Functionally, this XML metadata standard closely resembles RDF. It models uniquely named things using triples, and has an "XTM" interchange format that can be read into "engines" (open source or not), then modified or saved as a triple store under an API (usually Java). Here are key differences from RDF:
(+) TMs are older by several years, and hence have a more robust toolset and bigger user community - mostly in Northern Europe. When I first got into them (2002), they were a more practical, deployable technology than RDF is even now, able to support queries, constraints, and inferencing in engine-specific ways.
(+) They have a robust "built-in" ontology, in which Topics, Properties and Names can be easily typed. They also do a much better job at handling subject identity in standard (versus app-specific) ways, and on data conversion and integration logic between themselves and other formats, including RDBs.
(+) BIG WIN: they replace RDF's binary Object relations with N-ary hashtables called associations, whose keys (called Roles) work like RDF Object Properties. For any Topic (subject), you can find all known associations in which it plays a Role, and all Topics that play a Role in each one of them.
(+) Every assertion in a Topic Map can also be "scoped" to a specific topic-set. Scoping has no counterpart in RDF, but it can be used in advanced apps to model "viewpoints", "sources", "theories", "sub-graphs", etc.
(-) It has no standard constraint language, and cannot use all of OWL - mostly just typing, plus domain, range, cardinality constraints.
Overall, XTM seems a more polished, mature, powerful, and rigorous declarative metadata language than RDF is. IMHO it wins handily on every technical comparison point, often by quite a lot, except the last.
HOWEVER, when one tosses OWL into the mix, RDF starts looking better. OWL adds a lot of new power to dress it up. One wonders if some way cannot be found to combine OWL and Topic Maps, and thus somehow get the best of both worlds.
ONE MAJOR USE CASE FOR XTM AND BIOPAX - ANNOTATED PATHWAY EXAMPLES
Topic Maps emerged from ISO not W3C, and they came out earlier, as the web-ized versions of back-of-the-book indices. They aim at human understandability, so their main power to help BioPAX likely lies in this distinction.
Associations, scoping, and better handling of identity and conversions let Topic Maps function as a higher level "authoring" and "editing" language for elegantly modeling things not easy to handle in RDF, but useful for pathways:
any type of collection, ordered or unordered;
any type of whole-part association, showing all named parts;
any pathway made of steps made of reacting participant-sets
scoped (conditional) variations on any of the models above
any annotation on any of the above, scoped by its source
Short, named subgraphs can be composed which directly model such things using a declarative Topic Map format and BioPAX terminology. This lets test cases be built quickly, reviewed and analyzed, and annotated to explore proposed changes. Testers can work in WORDS scripts, and/or directly in RDF/N3, and/or in Protege (dumping models into OWLDoc, which then gets converted):
An export module can then use OWL, plus the merged XTM and BioPAX concepts, to "compile" the whole assembly into semantically equivalent RDF export files for validation and other forms of reasoning.
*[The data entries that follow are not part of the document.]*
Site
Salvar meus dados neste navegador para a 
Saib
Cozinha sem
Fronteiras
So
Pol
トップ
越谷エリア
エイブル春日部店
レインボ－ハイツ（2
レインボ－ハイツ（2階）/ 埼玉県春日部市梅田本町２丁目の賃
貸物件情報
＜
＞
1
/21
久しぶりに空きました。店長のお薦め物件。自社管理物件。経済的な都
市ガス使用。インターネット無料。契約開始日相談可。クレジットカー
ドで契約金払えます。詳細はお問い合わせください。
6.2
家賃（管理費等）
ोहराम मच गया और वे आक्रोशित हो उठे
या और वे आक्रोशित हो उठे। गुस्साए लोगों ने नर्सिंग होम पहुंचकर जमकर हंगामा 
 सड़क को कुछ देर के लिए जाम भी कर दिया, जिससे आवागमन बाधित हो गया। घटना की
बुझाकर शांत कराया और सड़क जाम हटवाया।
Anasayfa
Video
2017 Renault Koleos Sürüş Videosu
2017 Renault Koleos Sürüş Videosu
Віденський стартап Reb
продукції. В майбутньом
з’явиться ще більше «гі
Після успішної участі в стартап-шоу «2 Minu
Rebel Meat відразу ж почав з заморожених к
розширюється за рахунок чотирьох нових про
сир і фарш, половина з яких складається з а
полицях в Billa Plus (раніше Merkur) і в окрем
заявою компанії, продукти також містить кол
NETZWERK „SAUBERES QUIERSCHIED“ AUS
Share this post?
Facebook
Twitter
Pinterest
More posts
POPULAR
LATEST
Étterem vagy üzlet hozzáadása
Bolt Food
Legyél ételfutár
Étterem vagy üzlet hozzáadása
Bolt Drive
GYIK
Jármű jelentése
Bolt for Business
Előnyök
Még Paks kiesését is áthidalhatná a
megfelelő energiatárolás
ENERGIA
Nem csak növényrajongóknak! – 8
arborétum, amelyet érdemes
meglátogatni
Lexikos is now seeking funds for this sponsored R&D project for Q3 '05, to publish the required export machinery. Please email if you can assist:
The output process from this code will parallel, to a non-trivial degree, the same sort of compilation that takes Java source down into equivalent byte codes, or many other languages from some human-friendly format down to one easier to process by machine - in this case RSF. But here we deal only in declaratives, and prepare them for processing by an open set of semantic web reasoners.